International sales, which include UK and France, slipped by 6%, compared with a fall of 8% last year.
Gap finance executive vice- president Sabrina Simmons said: “While comparable store sales were down in October, merchandise margins were significantly higher than last year. The results reflect our stated strategy of managing the inventory tightly to support margin improvements.”
Like-for-like sales for the 13 weeks to November 3 dropped by 5%, the same as in 2006.
Gap’s North American arm recorded a 6% drop in sales over the same period, Old Navy’s sales fell 8% and Banana Republic rose 1%.
Sales at international stores declined by 4% in the 13 weeks to November 3, compared with a drop of 6% last year. Net sales for the quarter remained flat at US$3.85bn (£1.85bn).
In August, Gap appointed former Timberland retail director Michael Stanier as vice president and managing director of its UK retail and European franchise operations, heading the business’s 140-store UK arm (Drapers, August 25).
Stanier is likely to lead a review of Gap’s portfolio, and it is thought that about 10 of its UK stores have already been put up for sale.

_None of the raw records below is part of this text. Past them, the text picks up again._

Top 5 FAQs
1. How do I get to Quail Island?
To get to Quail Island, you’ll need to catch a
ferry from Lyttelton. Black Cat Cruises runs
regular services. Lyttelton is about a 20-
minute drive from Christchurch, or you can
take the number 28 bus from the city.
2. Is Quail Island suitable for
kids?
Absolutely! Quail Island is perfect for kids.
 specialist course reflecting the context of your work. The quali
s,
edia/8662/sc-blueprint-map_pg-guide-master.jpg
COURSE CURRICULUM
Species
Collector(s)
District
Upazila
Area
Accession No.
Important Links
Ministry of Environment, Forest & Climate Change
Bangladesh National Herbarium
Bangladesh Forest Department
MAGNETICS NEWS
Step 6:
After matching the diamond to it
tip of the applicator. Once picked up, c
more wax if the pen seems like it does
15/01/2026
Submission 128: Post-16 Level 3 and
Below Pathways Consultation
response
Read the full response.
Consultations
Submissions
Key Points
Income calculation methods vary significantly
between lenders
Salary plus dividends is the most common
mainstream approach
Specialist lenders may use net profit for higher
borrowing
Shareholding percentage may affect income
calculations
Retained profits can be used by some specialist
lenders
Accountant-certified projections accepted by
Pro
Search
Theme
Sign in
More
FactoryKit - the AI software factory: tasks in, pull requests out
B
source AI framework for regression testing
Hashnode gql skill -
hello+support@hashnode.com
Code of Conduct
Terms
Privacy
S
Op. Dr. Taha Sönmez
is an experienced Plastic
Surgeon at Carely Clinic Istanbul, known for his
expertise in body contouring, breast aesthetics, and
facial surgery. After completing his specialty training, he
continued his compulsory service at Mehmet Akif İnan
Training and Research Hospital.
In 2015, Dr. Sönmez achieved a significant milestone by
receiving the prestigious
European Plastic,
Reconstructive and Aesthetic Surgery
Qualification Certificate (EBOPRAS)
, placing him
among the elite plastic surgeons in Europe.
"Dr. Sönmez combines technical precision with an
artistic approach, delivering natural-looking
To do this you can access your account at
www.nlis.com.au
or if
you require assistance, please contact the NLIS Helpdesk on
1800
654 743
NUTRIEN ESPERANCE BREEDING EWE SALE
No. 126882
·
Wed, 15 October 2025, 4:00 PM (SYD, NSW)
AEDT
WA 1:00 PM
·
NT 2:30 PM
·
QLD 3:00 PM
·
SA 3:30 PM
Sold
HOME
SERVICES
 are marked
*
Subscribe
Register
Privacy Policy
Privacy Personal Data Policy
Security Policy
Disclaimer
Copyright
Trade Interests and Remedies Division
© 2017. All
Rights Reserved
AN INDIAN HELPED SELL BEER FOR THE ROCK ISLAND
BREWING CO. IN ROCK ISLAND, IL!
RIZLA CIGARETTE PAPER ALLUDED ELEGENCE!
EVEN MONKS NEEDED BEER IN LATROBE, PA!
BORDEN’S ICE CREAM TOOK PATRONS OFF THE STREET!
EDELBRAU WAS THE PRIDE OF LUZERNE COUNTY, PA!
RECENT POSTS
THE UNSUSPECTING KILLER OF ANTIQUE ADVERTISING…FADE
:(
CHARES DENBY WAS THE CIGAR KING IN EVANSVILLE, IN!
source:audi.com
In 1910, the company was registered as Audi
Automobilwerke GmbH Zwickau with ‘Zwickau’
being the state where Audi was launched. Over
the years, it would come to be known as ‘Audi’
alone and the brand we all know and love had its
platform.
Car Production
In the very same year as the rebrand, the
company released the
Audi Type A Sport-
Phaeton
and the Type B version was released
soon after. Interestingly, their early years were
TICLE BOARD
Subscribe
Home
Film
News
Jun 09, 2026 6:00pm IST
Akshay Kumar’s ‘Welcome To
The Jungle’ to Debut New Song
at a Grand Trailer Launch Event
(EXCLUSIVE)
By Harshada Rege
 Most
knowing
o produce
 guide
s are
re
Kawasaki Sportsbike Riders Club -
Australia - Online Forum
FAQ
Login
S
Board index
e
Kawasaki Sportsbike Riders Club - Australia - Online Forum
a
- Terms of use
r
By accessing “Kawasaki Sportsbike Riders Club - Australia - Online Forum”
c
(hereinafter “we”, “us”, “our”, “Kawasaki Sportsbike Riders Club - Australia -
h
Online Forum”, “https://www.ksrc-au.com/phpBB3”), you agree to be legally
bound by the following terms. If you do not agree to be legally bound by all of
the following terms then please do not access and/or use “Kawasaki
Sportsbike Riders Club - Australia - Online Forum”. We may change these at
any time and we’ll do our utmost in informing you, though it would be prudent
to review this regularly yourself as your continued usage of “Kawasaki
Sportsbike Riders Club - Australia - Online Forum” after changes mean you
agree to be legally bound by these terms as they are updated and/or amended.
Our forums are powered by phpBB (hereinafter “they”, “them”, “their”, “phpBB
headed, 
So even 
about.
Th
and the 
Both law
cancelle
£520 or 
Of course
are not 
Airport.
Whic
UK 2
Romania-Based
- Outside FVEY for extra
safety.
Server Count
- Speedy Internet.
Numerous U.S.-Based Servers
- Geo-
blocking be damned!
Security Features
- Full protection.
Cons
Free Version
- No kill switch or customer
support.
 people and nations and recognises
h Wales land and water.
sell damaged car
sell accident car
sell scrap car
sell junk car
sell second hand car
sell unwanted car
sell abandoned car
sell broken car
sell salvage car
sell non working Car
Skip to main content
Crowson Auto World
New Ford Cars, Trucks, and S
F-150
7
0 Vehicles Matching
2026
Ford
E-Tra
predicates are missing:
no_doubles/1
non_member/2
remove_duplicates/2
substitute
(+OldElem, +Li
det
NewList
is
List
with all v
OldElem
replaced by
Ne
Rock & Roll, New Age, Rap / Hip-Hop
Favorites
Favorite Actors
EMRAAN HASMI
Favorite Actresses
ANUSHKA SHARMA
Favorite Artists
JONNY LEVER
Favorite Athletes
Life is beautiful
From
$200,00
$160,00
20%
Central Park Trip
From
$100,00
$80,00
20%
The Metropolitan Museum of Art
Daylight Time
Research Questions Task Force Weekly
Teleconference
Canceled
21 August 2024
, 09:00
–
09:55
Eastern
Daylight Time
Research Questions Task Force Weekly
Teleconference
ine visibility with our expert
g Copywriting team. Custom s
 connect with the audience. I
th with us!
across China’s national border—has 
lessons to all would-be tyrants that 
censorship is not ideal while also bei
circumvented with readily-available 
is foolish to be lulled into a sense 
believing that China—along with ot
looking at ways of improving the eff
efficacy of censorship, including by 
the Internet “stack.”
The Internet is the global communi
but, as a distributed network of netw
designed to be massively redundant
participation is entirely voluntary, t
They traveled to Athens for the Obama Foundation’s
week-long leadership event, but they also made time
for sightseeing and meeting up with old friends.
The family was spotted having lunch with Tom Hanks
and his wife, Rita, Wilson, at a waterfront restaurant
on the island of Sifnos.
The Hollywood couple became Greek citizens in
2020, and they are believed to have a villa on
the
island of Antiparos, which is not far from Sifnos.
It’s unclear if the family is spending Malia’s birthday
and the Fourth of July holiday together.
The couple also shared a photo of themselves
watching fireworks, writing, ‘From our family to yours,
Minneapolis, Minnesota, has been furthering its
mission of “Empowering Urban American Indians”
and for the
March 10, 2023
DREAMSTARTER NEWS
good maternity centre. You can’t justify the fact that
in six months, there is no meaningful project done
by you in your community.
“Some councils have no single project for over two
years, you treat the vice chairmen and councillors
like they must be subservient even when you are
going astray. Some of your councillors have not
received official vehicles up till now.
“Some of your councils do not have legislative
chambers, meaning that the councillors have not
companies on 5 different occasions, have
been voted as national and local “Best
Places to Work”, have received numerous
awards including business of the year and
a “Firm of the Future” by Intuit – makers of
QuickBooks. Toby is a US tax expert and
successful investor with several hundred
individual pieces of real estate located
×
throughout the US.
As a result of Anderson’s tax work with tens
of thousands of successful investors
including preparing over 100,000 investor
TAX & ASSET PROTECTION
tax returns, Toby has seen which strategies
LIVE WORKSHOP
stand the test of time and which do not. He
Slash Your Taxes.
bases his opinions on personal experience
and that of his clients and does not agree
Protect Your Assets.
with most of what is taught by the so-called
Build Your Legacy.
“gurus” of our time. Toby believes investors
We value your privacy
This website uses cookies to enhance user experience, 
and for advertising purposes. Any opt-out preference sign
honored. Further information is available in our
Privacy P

However, he is also expected to grow Gap’s operations in Turkey and Saudi Arabia, where the business has signed a franchise deal and plans to open more than 100 stores.
Gap will also launch its first UK concession for menswear, womenswear and kidswear next year at House of Fraser’s store in Victoria, west London.
A Gap kidswear concession recently opened in HoF’s store on London’s Oxford Street. Its first adult concession opened this week at HoF’s store in London Victoria. Gap will report sales on December 6.